Situada a cerca de 30 milhões de anos-luz, na constelação de Virgem, a Galáxia do Sombreiro é alvo constante de estudo. Embora pareça discreta a olho nu, seu disco fino, a faixa de poeira e um bojo central brilhante a tornam uma referência visual na astronimia.
A equipe do NOIRLab reporta que a nova observação revela um halo difuso que permite mapear a região externa da galáxia em detalhe. Também é visível uma corrente estelar tênue, formada por estrelas arrancadas de sistemas menores, indicativa de fusões passadas.
Marcas de um passado turbulento
No centro, o núcleo luminoso é rodeado por cerca de 2.000 aglomerados globulares. Ao redor, o halo se estende a mais de três vezes o diâmetro da galáxia, sinalizando uma história de interação com outros sistemas.

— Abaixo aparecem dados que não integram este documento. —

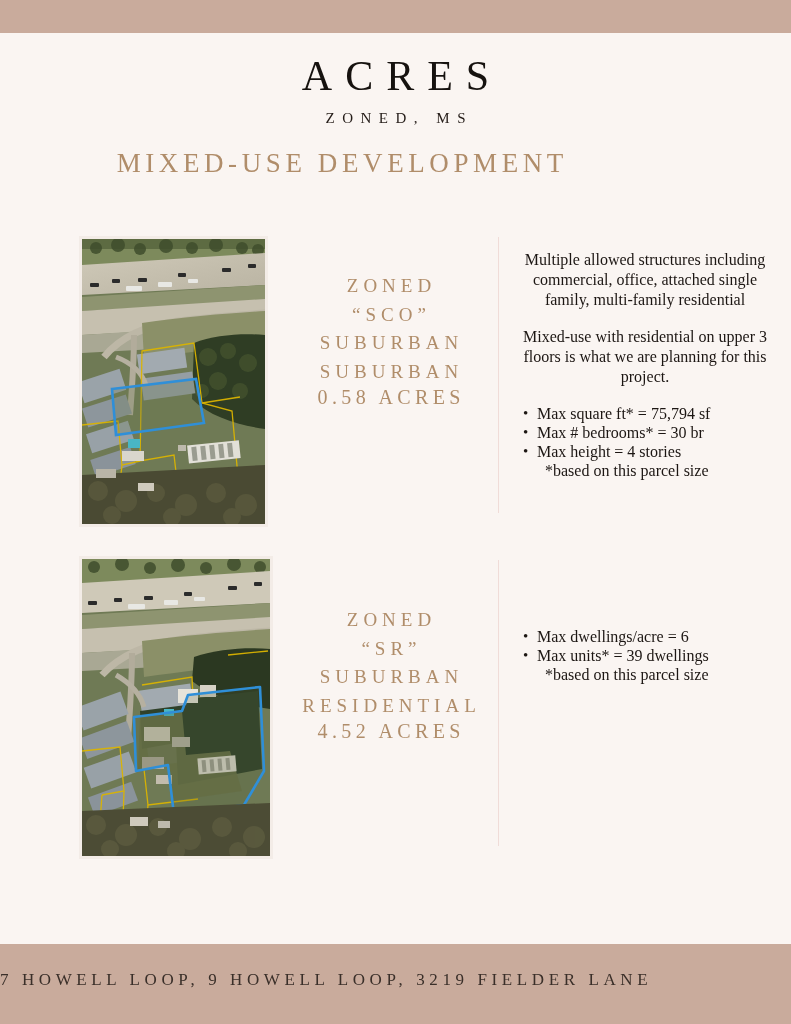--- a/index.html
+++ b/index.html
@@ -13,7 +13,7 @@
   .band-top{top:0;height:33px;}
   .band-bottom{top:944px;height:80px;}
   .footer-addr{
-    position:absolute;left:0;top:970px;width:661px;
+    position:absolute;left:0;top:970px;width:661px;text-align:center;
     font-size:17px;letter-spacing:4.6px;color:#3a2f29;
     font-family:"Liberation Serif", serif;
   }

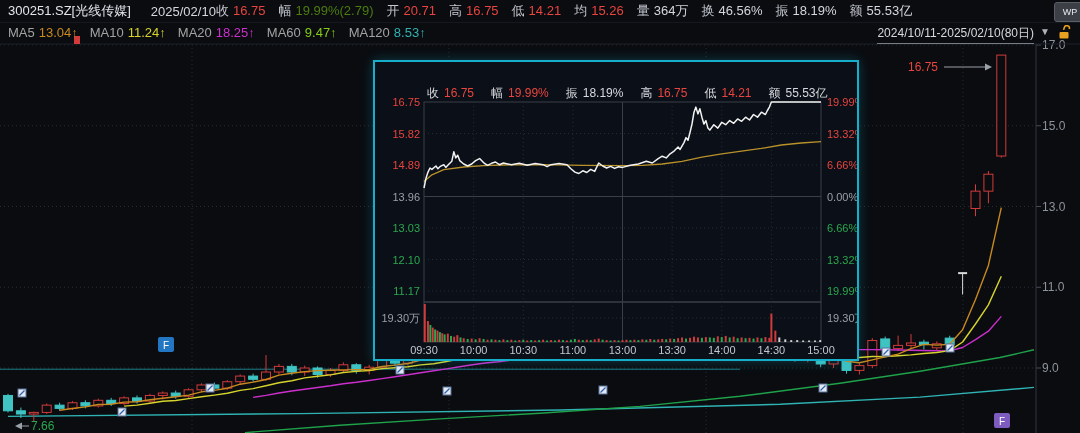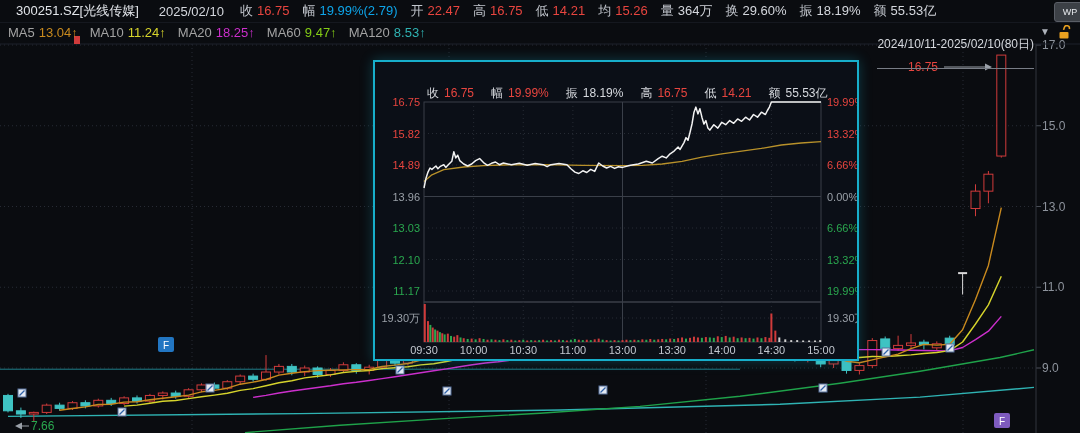--- a/index.html
+++ b/index.html
@@ -6,7 +6,7 @@
   .stage{position:relative;width:1080px;height:433px;background:#0a0c10;overflow:hidden;
          font-family:"Liberation Sans",sans-serif;-webkit-font-smoothing:antialiased;}
   .topbar{position:absolute;top:0;left:0;right:0;height:22px;display:flex;align-items:center;
-          padding-left:16px;font-size:13px;color:#d4d7dd;white-space:nowrap;border-bottom:1px solid #15181f;}
+          padding-left:8px;font-size:13px;color:#d4d7dd;white-space:nowrap;border-bottom:1px solid #15181f;}
   .code{margin-right:20px;color:#e2e5ea;}
   .tdate{margin-right:16px;}
   .f{margin-right:13px;}

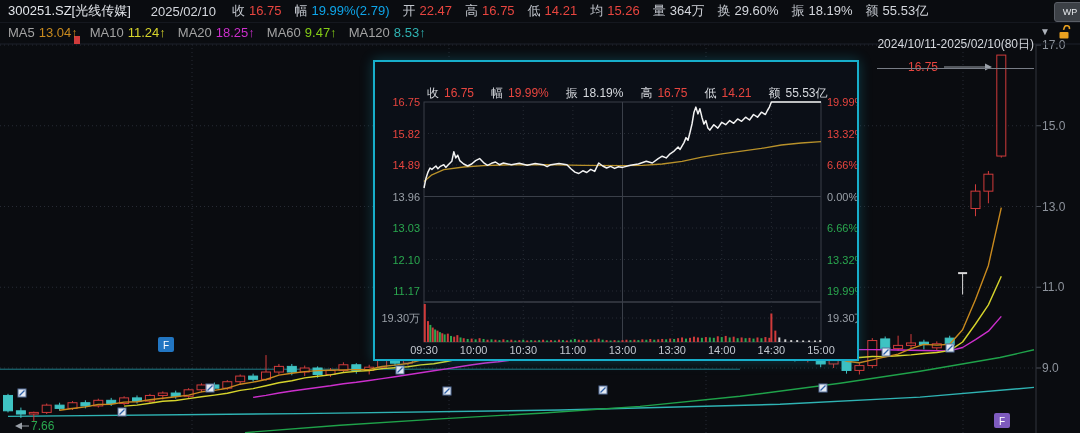--- a/index.html
+++ b/index.html
@@ -8,7 +8,7 @@
   .topbar{position:absolute;top:0;left:0;right:0;height:22px;display:flex;align-items:center;
           padding-left:8px;font-size:13px;color:#d4d7dd;white-space:nowrap;border-bottom:1px solid #15181f;}
   .code{margin-right:20px;color:#e2e5ea;}
-  .tdate{margin-right:16px;}
+  .tdate{}
   .f{margin-right:13px;}
   .fl{color:#c2c6cd;margin-right:4px;}
   .mabar{position:absolute;top:23px;left:0;height:19px;display:flex;align-items:center;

A faixa escura de poeira e gás hidrogênio delimita a região de formação estelar, reforçando que Messier 104 permanece ativa. Em seu coração há um buraco negro supermassivo, estimado em cerca de um bilhão de massas solares.
Legado científico
A Galáxia do Sombreiro foi identificada pela primeira vez em 1781 por Pierre Méchain, e consolidada no catálogo Messier apenas em 1921. As imagens atuais demonstram o potencial da DECam para revelar camadas ocultas de objetos já conhecidos.
As observações ampliam o entendimento sobre como grandes galáxias crescem e se transformam ao longo de bilhões de anos. O trabalho reforça o papel de instrumentos modernos na elucidação de estruturas químicas, dinâmicas e históricas de objetos do céu profundo.